Porosity measurements

Page 3: Applied geophysics Well logging Part 4

Physical principles of the measurement

Medium-high energy gamma rays (0.2-2.0 MeV) are emitted from a

chemical source (usually Cesium 137), which is placed into the skid plate of

a density logging tool (the encapsulated source must be driven in a

threaded hole on the surface before lowering down the tool, and it must be

screwed off after the tool has been removed from the hole).

A focused beam of gamma rays penetrates into the formation and most of

the gamma photons interact with the atomic electrons of the formation.

Two interactions have important role from the point of view of formation

density logging:

• Compton scattering (Compton effect),

• photoelectric absorption (photoelectric effect).

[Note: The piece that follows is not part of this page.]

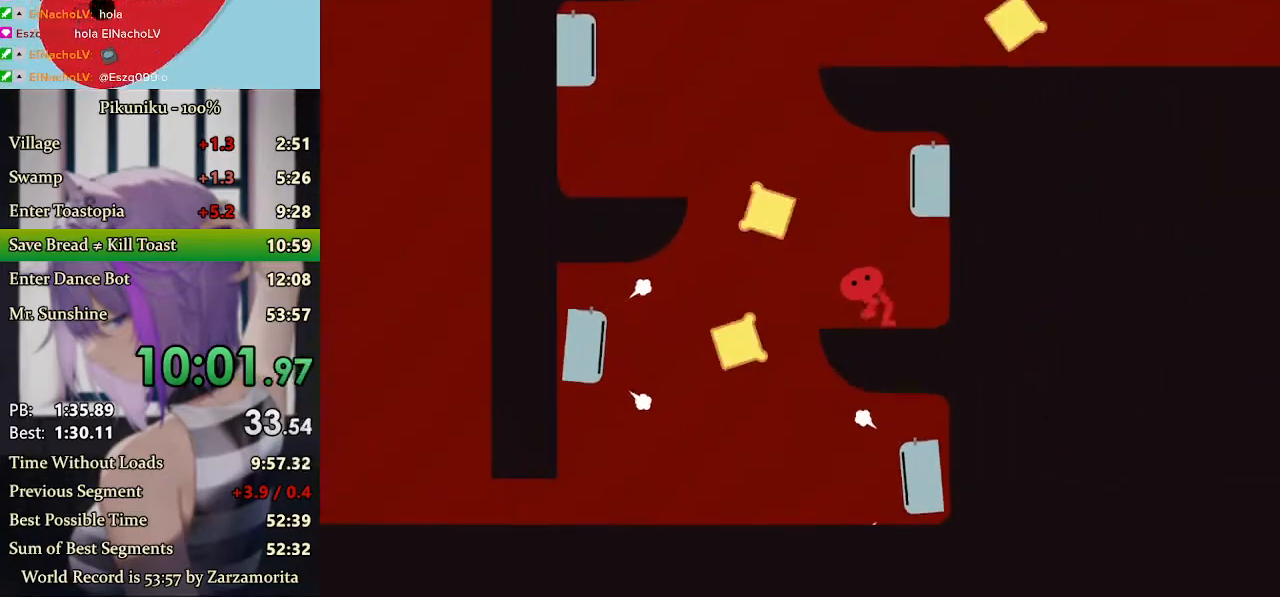
{"keys": ["left", "x"], "events": [[267, "left", "down"], [367, "up", "down"], [433, "x", "down"], [500, "up", "up"]]}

For Compton scattering, a gamma photon of medium energy (0.5-1.5 MeV)

collides with one of the electrons of an atom. The gamma ray transfers a

portion of its energy to the electron and leaves the atom with reduced

energy in a modified direction. Both the energy and the direction of

propagation of gamma ray change due to the interaction. As a result of

successive scattering events, the energy of gamma photons gradually

decrease below 150 keV.

Density logging

Page 4: Applied geophysics Well logging Part 4

If the energy level of a gamma photon decreases below 150 keV, the

occurrence of a photoelectric absorption will become more and more

probable.

In the course of a photoelectric effect, a low-energy gamma photon

collides with an atomic electron.

The electron absorbs the gamma ray, which disappears and transfers its

entire energy to the bound electron. If the energy of the incident gamma

ray is sufficiently high, the exited electron can leave the atom

(photoelectron).

Due to the gamma ray absorption, this interaction decreases the number

of gamma photons per unit volume in the formation.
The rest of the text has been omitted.